— Глухонемой, — объяснили ему, а мусульманин в феске прыснул, чего Шерафуддин никак не ожидал. Толстяк смеется не потому, что согласен со мной, он идиот, понял Шерафуддин.
— Слушай, — обратился мусульманин к толстяку, надувая губы и высовывая язык, — вот господин спрашивает… — он сделал крест из указательных пальцев, это значило, что Шерафуддин христианин, — если ты хочешь, — и снова скрестил пальцы, — он возьмет тебя к себе.
Толстяк, которому можно было дать все пятьдесят, хотя ему едва ли было двадцать пять, рассердился, замотал головой и отодвинулся от Шерафуддина, грозя пальцем.
— А если б ты согласился… слышишь, он бы тебя женил, на такой, ихней… вот так, — он еще раз скрестил пальцы, а затем принялся гладить себя по бровям, щекам, губам.
Лицо толстяка расплылось в улыбке, веселые глаза уставились на Шерафуддина.
Но для Шерафуддина, если бы он посмел, верхом удовольствия было бы сесть за стол к человеку, в свои восемьдесят четыре года не верившему в загробную жизнь. Как ему сообщили, этот старый господин, без шапки, в узком пальто, высокий, скуластый, со сжатыми губами, был известный боснийский бег, после первой мировой войны во время аграрной реформы у него отняли двенадцать тысяч дунумов [75] Дунум — около 1000 кв. м.
земли в Посавине, он запил и промотал в Будапеште половину тощей компенсации. Он и сейчас был в раздоре с государством, отнявшим у него землю, лично с королем, с мусульманской партией, которая признала реформу, пошла на соглашение с новым правительством и продала бегов за грош, за несколько министерских и прочих постов, в раздоре с ее вождем, в раздоре со второй, третьей и четвертой женой, с сыновьями и дочерьми, в раздоре со всеми, включая завсегдатаев кафаны.
Шерафуддин удивился, когда среди стариков за столом увидел совсем молодого человека, тот уважительно слушал рассуждения муллы по проблемам веры. Шерафуддина поразило, как он преданно смотрел на муллу, как впитывал каждое слово. Старое воспитание, подумал Шерафуддин, старое время, старая молодежь, что посеешь, то и пожнешь, а старое дерево не согнешь.
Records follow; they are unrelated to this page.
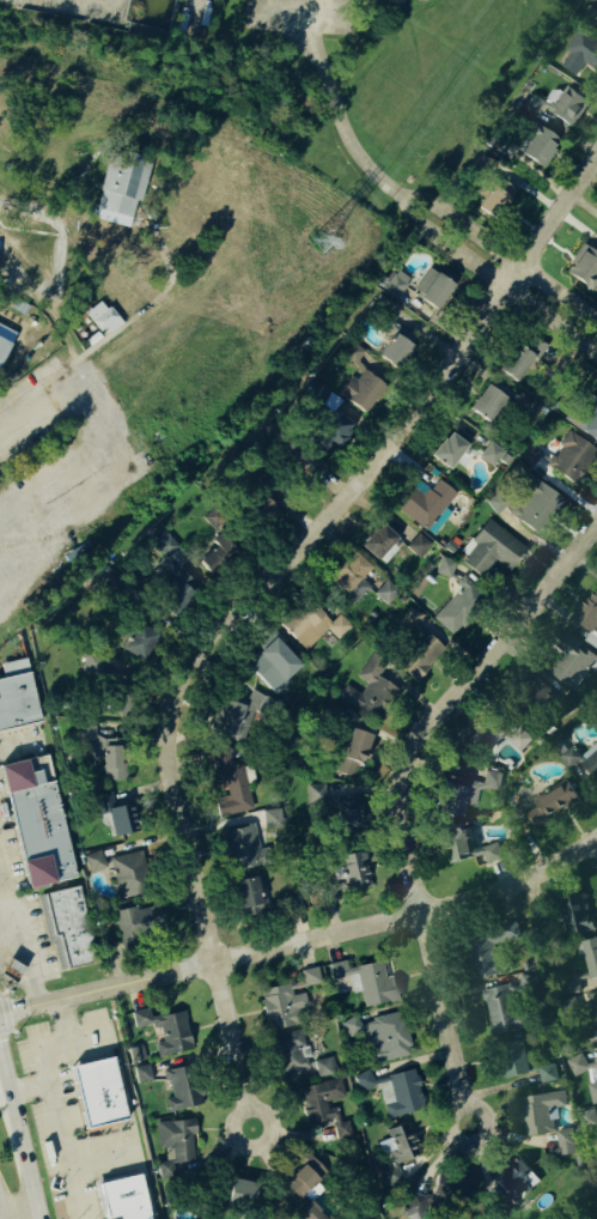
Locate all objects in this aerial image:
road: (285, 14)
building: (582, 45)
road: (295, 46)
road: (315, 46)
building: (569, 108)
road: (345, 142)
building: (537, 146)
building: (119, 191)
building: (498, 195)
power tower: (315, 247)
road: (498, 253)
building: (584, 268)
road: (490, 280)
building: (432, 290)
road: (137, 314)
building: (103, 319)
building: (4, 341)
building: (520, 358)
building: (363, 393)
building: (488, 402)
building: (587, 420)
road: (106, 439)
building: (448, 452)
building: (573, 459)
building: (427, 505)
building: (536, 508)
building: (378, 543)
building: (493, 551)
building: (217, 558)
building: (445, 568)
building: (351, 579)
road: (261, 591)
building: (385, 594)
building: (459, 609)
building: (588, 619)
building: (313, 627)
building: (138, 643)
building: (418, 650)
building: (573, 665)
building: (93, 666)
building: (274, 668)
building: (369, 691)
building: (16, 698)
building: (120, 710)
building: (246, 718)
building: (518, 740)
road: (17, 741)
building: (105, 754)
building: (353, 755)
building: (582, 761)
road: (392, 782)
building: (233, 793)
building: (552, 805)
building: (333, 808)
building: (122, 821)
building: (271, 821)
building: (38, 828)
building: (468, 847)
building: (243, 848)
building: (95, 861)
building: (355, 873)
building: (129, 876)
road: (511, 886)
building: (252, 898)
building: (541, 913)
building: (579, 914)
building: (138, 925)
building: (69, 928)
road: (6, 929)
road: (17, 939)
building: (490, 953)
building: (591, 959)
road: (209, 965)
building: (12, 970)
building: (366, 983)
building: (286, 1003)
building: (508, 1006)
road: (64, 1019)
building: (166, 1032)
building: (380, 1038)
building: (514, 1060)
building: (302, 1061)
building: (581, 1067)
building: (142, 1076)
building: (547, 1076)
road: (49, 1085)
road: (29, 1089)
building: (99, 1091)
building: (175, 1093)
building: (394, 1093)
building: (593, 1095)
road: (471, 1108)
building: (325, 1109)
road: (257, 1110)
building: (589, 1123)
building: (546, 1124)
road: (20, 1133)
building: (398, 1146)
building: (175, 1147)
road: (101, 1153)
building: (305, 1180)
building: (515, 1182)
building: (240, 1195)
building: (124, 1198)
building: (433, 1199)
road: (19, 1211)
road: (0, 1217)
Их идеал — человек почтительный до смирения, покорный, необразованный. У нас другой идеал: образованный, свободный, невоспитанный. Да, чем-то приходится поступаться. Но если возможен выбор, надо не задумываясь жертвовать образованием ради воспитанности.
Он опомнился, когда услышал пронзительный голос кафанщика, тот достал часы из кармана жилета и, не поглядев, из-под насупленных бровей уставился на стариков. Седовласые заторопились к своим столам, к разбросанным картам, домино, нардам с фишками, поспешно схватились за них, но сперва приковали ноги к столам толстыми цепями, правда незаметно. Про Шерафуддина забыли. Началась борьба не на жизнь, а на смерть, галдеж, перебранки, а хозяин разносил кофе и ставил на столы, даже не спрашивая. Проходя мимо Шерафуддина, бросил мстительный взгляд. В руках у него был деревянный молоток и клещи, большие, тяжелые, они угрожающе раскрывались и хватали то одного, то другого. Кто-то сказал:
— Вот как-нибудь завернешь сюда и начнешь ходить ежедневно… а однажды не придешь — так уж не придешь никогда, всем известно.
Хозяин одобрительно кивал — понятно, оттуда не возвращаются.
Брр! — Шерафуддина передернуло, вот какое оно, преддверие смерти, куда отсюда? В одну из трех капелл, а в какую — твое последнее желание, это конец. Оставалось бросить прощальный взгляд на кафану, на стеклянные стены — единственное, что как-то связывало ее с новыми временами, — и спросить себя, мыслимо ли провести здесь последние двадцать пять или тридцать пять лет или даже половину жизни, именно здесь, прежде чем тебя выбросят на свалку. Он спрашивал себя, когда же по-настоящему начинается старость, согласно науке — с тридцати, люди эту границу отодвинули.
У Шерафуддина были свои мерки, более определенные, он говорил: старость наступает, когда отказывают отдельные органы, когда уходят прекрасные человеческие ощущения, когда умирают идеалы, когда от любви остается только желание, когда появляется черствый эгоизм, когда исчезает самолюбие, угасает страсть к соревнованию, когда пропадает смелость и ее место занимает страх неизвестности и риска, когда утрачивается жажда познания, когда не волнует приближение опасности, когда самым важным оказывается личный интерес, — одним словом, когда человек становится рассудительным независимо от возраста… Старость разрушает человека полностью или срывает с него все прекрасное, оставляя один скелет — корысть и с ней эгоцентризм.